Are these overlooked brain cells the key to treating trauma and anxiety?

For decades, scientists have built psychiatric drugs around neurons—the brain cells that send electrical and chemical signals. But even as that understanding has deepened, treatments for mental health conditions remain frustratingly limited for the nearly one in seven people worldwide living with mental health disorders.

“The neurology and psychiatry fields have really not had a fantastic track record of treating various serious psychiatric and neurodegenerative conditions,” Anna Orr, a neuroscientist at Weill Cornell Medicine, says, “even though there’s a pretty sophisticated understanding of neuronal function.”

Now, scientists are turning to an overlooked star-shaped brain cell, the astrocyte, to develop more effective therapies. Once considered support cells, astrocytes are increasingly recognized for their role in shaping learning, memory, and behavior. Early findings suggest they could offer new, more precise targets for treating conditions like anxiety, depression, and post-traumatic stress disorder (PTSD).

How astrocytes affect brain activity and behavior

Astrocytes wrap around synapses, the junctions where neurons meet to exchange information, influencing how signals are sent and received. Although they account for as many as half of the cells in some brain regions, until recently, they were more difficult to study than neurons. 

“We've had the tools for a long time to measure neural activity,” says Lindsay Halliday, a University of Arizona behavioral neuroscientist. Only in the past two decades have advances in molecular biology and genetics made it possible to track what astrocytes are doing in real time.

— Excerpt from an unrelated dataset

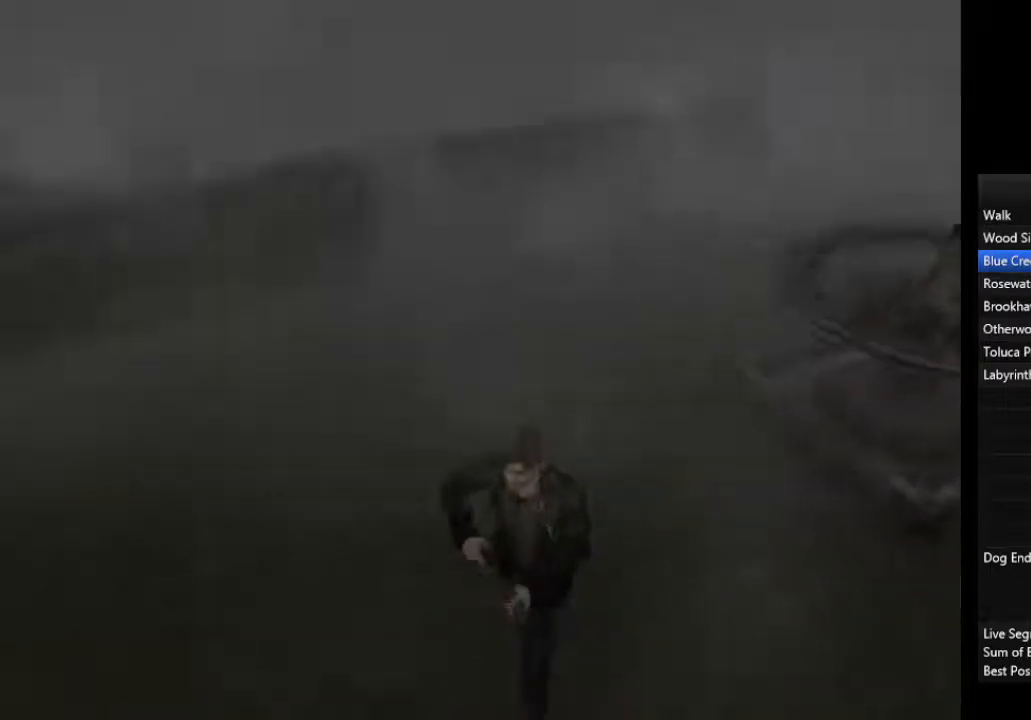
{"buttons": [], "left_stick": "down-left", "right_stick": "center", "events": []}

That shift is beginning to reveal how deeply these cells shape behavior. A recent study co-authored by Halliday showed that astrocytes in the amygdala, the brain’s emotion-processing region, lit up when mice formed and remembered fear memories. Adjusting that activity up or down led to a corresponding change in other regions of the brain, affecting how the mice reacted to fear.

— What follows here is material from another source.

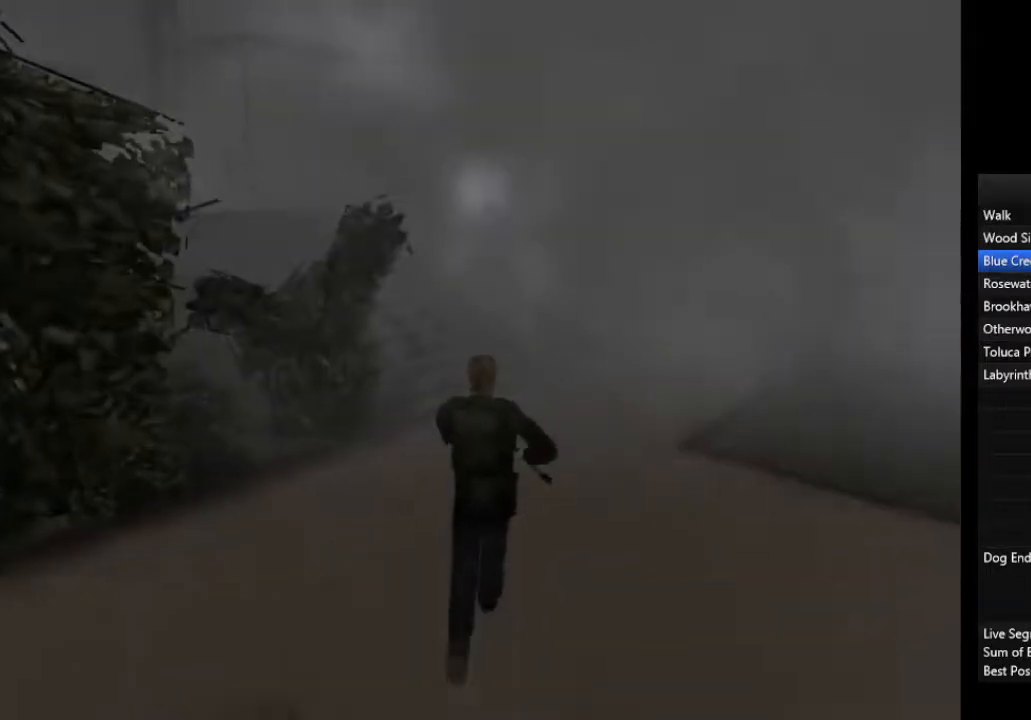
{"buttons": [], "left_stick": "down-left", "right_stick": "center", "events": []}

“Every time we discover a new signaling pathway, we realize that the molecules involved are all genetically linked to diseases,” says Cagla Eroglu, a neuroscientist and professor at Duke University.  

Astrocytes bear remarkably specific protein signatures that could make them ideal targets for new drugs. Benjamin Deneen, a neuroscientist at Baylor College of Medicine, found that a protein called NFIA remains active in astrocytes within the hippocampus, the memory region of the brain, but nowhere else. His work showed that knocking out NFIA disrupts memory and behavior in mice. “If you break an astrocyte, you impair the synapse, you alter the circuit, and behavior is eventually impacted,” says Deneen.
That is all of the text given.